Au surplus, le juge administratif ne peut être saisi, dans le cadre d’une action en responsabilité sans faute pour dommages de travaux publics, de conclusions tendant à ce qu’il enjoigne à la personne publique de prendre les mesures de nature à mettre fin au dommage ou à en pallier les effets, qu’en complément de conclusions indemnitaires.

A supposer même que les conclusions de M. A..., bien qu’il n’allègue pas que le mur constituerait un ouvrage public, puissent être regardées comme tendant à ce qu’il soit enjoint à l’administration de faire cesser un dommage de travaux publics, une telle demande ne peut être présentée qu’en complément d’une demande indemnitaire ainsi qu’il a été rappelé au point 5. Or, M. A... ne présente aucune conclusion indemnitaire et n’allègue pas non plus avoir subi un préjudice dont il demanderait la réparation dans le cadre de la présente instance.

Il résulte de tout ce qui précède, sans qu’il soit besoin d’ordonner l’expertise sollicitée, que les conclusions de la requête aux fins d’annulation et d’injonction ne peuvent qu’être rejetées.

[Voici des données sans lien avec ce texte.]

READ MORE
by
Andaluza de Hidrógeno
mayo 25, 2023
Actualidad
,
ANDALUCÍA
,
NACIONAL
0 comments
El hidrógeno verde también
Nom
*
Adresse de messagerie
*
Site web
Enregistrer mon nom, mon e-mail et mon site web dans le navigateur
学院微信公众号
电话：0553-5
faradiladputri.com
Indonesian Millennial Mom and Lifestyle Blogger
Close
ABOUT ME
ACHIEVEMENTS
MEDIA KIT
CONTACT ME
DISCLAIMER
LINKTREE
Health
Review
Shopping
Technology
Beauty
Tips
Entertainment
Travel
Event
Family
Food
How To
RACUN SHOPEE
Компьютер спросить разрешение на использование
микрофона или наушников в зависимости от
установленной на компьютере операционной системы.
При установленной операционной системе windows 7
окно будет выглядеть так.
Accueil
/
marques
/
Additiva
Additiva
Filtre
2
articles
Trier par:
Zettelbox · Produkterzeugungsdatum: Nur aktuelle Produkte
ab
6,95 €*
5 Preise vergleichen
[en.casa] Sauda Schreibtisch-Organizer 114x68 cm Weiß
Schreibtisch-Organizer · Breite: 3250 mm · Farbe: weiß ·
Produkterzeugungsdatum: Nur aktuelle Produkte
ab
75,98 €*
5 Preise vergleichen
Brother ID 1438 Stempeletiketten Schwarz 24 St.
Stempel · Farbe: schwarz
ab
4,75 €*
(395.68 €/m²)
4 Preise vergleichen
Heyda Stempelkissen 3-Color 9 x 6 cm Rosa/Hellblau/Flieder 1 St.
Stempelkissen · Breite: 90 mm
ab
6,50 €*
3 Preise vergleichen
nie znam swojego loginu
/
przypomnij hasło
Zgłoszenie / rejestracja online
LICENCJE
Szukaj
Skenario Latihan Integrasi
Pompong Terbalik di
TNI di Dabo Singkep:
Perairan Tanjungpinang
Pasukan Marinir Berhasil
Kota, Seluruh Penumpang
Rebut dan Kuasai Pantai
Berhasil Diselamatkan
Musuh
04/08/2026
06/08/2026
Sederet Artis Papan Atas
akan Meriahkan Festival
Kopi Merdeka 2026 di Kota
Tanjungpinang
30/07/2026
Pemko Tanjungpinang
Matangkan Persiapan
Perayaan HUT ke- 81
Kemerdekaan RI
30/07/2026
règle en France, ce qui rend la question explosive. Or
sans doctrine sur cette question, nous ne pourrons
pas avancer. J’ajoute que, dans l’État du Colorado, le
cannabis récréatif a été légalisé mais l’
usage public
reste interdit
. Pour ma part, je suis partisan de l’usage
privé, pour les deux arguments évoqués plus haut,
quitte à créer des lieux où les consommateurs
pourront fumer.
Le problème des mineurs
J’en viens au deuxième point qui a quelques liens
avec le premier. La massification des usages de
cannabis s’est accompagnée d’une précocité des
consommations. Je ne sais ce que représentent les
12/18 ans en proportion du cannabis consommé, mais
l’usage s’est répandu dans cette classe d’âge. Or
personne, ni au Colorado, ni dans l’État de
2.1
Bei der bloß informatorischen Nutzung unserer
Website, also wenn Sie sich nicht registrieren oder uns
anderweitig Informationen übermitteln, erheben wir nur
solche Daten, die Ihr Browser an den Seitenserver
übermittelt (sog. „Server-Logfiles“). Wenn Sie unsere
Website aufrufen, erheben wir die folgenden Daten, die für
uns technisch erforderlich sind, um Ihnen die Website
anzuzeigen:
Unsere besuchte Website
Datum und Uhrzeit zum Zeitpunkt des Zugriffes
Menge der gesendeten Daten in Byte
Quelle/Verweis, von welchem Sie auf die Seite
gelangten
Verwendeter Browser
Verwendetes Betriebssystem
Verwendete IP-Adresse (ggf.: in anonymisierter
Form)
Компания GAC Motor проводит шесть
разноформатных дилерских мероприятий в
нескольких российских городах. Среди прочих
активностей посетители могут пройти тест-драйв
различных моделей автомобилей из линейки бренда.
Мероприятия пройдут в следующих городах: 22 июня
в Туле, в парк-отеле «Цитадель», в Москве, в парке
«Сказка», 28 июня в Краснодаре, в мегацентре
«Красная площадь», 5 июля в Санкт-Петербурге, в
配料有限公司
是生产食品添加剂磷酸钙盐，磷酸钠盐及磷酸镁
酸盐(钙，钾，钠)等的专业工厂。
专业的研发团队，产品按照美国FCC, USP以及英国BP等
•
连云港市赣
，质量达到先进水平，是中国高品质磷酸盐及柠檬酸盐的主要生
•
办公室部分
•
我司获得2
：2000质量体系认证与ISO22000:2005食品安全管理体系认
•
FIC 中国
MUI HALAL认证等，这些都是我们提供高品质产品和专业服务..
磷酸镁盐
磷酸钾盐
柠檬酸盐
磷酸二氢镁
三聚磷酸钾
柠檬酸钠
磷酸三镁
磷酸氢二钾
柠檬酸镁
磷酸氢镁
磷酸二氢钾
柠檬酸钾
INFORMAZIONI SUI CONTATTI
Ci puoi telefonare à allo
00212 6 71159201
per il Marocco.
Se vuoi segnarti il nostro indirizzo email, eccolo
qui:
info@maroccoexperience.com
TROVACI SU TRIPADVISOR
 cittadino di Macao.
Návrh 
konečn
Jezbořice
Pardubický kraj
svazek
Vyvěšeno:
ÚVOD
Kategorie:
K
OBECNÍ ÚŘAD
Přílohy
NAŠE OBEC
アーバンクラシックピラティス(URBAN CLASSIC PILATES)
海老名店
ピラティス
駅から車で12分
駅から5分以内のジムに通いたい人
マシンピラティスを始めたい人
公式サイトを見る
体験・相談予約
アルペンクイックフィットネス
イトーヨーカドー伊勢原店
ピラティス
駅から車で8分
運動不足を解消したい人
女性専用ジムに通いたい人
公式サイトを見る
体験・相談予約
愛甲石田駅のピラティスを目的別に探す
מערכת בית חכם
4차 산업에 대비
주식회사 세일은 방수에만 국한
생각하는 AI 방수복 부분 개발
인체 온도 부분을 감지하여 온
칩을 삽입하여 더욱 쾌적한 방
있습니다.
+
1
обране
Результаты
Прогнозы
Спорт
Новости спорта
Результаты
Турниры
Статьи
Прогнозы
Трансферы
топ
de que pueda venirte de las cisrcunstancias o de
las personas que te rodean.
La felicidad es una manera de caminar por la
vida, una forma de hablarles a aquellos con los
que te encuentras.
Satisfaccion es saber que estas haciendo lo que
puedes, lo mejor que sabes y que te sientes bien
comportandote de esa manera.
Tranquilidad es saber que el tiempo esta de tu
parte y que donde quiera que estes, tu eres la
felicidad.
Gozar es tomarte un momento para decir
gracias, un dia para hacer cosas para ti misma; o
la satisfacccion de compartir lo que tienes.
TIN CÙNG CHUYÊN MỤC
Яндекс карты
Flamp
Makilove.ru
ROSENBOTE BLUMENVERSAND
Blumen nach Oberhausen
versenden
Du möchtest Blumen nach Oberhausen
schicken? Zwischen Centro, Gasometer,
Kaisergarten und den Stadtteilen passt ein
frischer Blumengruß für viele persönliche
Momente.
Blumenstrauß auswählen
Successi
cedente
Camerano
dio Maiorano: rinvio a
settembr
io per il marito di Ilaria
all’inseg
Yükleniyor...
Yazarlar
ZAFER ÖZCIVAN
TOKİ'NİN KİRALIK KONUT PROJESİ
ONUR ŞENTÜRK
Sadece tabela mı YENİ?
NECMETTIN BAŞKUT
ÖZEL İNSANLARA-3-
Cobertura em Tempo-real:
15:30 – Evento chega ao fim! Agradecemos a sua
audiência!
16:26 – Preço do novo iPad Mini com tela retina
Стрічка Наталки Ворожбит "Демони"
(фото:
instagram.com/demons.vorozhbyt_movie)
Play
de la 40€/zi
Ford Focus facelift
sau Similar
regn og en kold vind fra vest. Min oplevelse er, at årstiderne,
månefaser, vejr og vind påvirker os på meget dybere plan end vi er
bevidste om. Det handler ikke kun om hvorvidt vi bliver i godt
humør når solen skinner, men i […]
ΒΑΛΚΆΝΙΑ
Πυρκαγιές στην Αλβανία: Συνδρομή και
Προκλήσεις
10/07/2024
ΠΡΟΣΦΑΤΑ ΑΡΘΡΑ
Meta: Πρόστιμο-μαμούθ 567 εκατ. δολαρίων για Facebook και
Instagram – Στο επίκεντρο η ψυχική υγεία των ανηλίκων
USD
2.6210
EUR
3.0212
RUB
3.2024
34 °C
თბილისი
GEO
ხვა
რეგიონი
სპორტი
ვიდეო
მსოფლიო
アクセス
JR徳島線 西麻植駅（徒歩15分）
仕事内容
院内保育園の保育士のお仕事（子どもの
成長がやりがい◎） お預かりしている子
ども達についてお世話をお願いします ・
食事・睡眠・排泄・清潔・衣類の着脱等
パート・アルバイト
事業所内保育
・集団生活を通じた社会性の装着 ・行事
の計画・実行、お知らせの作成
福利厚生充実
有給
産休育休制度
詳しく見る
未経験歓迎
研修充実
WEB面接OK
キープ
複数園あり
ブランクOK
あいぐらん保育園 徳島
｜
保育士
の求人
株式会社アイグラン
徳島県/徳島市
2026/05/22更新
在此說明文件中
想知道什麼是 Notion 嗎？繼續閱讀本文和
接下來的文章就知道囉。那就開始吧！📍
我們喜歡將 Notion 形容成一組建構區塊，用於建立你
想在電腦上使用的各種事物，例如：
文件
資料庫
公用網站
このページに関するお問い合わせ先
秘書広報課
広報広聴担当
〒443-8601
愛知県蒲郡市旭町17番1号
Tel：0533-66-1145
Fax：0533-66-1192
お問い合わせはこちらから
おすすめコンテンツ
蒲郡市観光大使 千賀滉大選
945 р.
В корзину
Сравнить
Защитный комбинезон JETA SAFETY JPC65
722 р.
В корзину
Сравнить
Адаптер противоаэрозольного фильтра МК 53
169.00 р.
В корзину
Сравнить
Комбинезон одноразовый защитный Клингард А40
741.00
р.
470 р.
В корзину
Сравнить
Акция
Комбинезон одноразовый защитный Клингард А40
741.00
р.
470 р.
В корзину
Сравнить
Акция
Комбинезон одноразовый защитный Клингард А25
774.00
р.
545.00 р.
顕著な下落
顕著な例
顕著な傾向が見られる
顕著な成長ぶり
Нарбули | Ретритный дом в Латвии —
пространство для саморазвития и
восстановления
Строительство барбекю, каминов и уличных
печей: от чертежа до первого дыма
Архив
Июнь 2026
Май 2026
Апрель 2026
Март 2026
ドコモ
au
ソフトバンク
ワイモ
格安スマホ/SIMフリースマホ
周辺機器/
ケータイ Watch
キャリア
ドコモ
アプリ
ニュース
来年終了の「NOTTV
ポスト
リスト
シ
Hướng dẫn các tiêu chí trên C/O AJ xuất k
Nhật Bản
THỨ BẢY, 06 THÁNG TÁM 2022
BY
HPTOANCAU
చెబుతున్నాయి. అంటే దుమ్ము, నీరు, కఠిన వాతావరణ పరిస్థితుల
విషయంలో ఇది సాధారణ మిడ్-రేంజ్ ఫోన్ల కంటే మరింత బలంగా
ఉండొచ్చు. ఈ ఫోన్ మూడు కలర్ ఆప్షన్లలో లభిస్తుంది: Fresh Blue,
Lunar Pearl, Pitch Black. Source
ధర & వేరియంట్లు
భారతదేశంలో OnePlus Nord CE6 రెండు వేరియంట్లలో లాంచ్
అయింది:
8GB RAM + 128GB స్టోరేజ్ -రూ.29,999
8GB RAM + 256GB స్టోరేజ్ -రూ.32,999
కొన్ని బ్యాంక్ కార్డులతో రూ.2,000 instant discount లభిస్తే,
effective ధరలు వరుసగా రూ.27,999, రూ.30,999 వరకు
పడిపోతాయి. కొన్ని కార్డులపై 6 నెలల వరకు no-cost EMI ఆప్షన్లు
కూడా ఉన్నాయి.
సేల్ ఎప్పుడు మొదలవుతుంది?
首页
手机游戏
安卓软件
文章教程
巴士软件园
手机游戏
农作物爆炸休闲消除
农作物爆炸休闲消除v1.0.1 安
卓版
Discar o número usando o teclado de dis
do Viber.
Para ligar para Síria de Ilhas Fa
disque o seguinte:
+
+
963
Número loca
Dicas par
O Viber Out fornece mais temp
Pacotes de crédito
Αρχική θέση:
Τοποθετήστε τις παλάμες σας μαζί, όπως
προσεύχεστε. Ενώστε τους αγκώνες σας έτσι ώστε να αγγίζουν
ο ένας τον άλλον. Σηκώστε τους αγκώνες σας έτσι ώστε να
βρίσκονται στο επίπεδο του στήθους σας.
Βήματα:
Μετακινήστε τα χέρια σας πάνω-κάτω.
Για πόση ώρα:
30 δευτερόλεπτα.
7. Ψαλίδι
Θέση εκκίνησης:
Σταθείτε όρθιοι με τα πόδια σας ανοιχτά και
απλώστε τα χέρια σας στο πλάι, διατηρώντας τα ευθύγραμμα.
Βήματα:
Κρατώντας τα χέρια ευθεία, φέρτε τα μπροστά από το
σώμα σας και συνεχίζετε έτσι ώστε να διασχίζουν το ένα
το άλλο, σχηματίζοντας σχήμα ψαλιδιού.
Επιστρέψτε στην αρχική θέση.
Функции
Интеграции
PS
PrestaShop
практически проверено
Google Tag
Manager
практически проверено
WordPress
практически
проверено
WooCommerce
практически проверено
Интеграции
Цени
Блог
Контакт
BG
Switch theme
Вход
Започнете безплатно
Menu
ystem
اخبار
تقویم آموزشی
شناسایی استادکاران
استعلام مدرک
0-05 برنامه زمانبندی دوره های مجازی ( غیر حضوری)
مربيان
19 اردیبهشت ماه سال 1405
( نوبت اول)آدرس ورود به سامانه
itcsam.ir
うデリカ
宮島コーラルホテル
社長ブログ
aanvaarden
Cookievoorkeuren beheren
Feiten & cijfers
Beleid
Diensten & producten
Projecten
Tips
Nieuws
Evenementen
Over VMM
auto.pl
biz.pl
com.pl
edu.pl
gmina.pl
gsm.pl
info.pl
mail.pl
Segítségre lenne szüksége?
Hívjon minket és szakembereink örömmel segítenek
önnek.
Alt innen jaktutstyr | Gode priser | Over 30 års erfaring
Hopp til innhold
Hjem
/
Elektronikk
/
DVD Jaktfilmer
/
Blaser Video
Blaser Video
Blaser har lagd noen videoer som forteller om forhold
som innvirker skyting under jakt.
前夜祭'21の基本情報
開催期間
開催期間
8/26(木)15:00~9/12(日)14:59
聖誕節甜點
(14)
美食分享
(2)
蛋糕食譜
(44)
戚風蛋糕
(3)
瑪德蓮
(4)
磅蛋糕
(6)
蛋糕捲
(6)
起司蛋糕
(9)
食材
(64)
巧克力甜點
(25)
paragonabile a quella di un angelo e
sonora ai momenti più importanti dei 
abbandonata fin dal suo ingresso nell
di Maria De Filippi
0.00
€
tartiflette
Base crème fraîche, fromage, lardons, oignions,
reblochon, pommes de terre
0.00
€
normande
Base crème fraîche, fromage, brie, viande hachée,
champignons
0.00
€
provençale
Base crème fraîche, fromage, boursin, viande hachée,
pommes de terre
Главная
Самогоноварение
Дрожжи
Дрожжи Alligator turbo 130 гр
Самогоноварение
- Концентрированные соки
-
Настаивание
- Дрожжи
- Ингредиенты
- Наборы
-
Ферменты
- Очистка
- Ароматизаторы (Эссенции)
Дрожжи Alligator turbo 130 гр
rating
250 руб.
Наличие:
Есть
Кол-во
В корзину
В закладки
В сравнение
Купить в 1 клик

Sur les frais liés à l’instance :

Les dispositions de l’article L. 761-1 du code de justice administrative et de l’article 37 de la loi du 10 juillet 1991 font obstacle à ce que soit mise à la charge de l’Etat et à défaut du conseil départemental des Yvelines et de l’Etablissement public de coopération interdépartementale Yvelines / Hauts de Seine, qui ne sont pas la partie perdante dans la présente instance, la somme que M. A... demande au titre des frais exposés par lui et non compris dans les dépens.


D é C I D E :

Article 1er : La requête de M. A... est rejetée.

Article 2 : Le présent jugement sera notifié à M. B... A..., au conseil départemental des Yvelines, à l’Etablissement public de coopération interdépartementale Yvelines / Hauts de Seine et à Me Gérard.


Délibéré après l'audience du 18 septembre 2025, à laquelle siégeaient :

Mme Lellouch, présidente,
M. Gibelin, premier conseiller,
Mme Corthier, première conseillère.

Rendu public par mise à disposition au greffe le 2 octobre 2025.



La rapporteure,

signé

Z. Corthier
La présidente,

signé

J. Lellouch

La greffière,

signé

Y. Bouakkaz



La République mande et ordonne au préfet des Yvelines en ce qui le concerne ou à tous commissaires de justice à ce requis en ce qui concerne les voies de droit commun contre les parties privées, de pourvoir à l'exécution de la présente décision.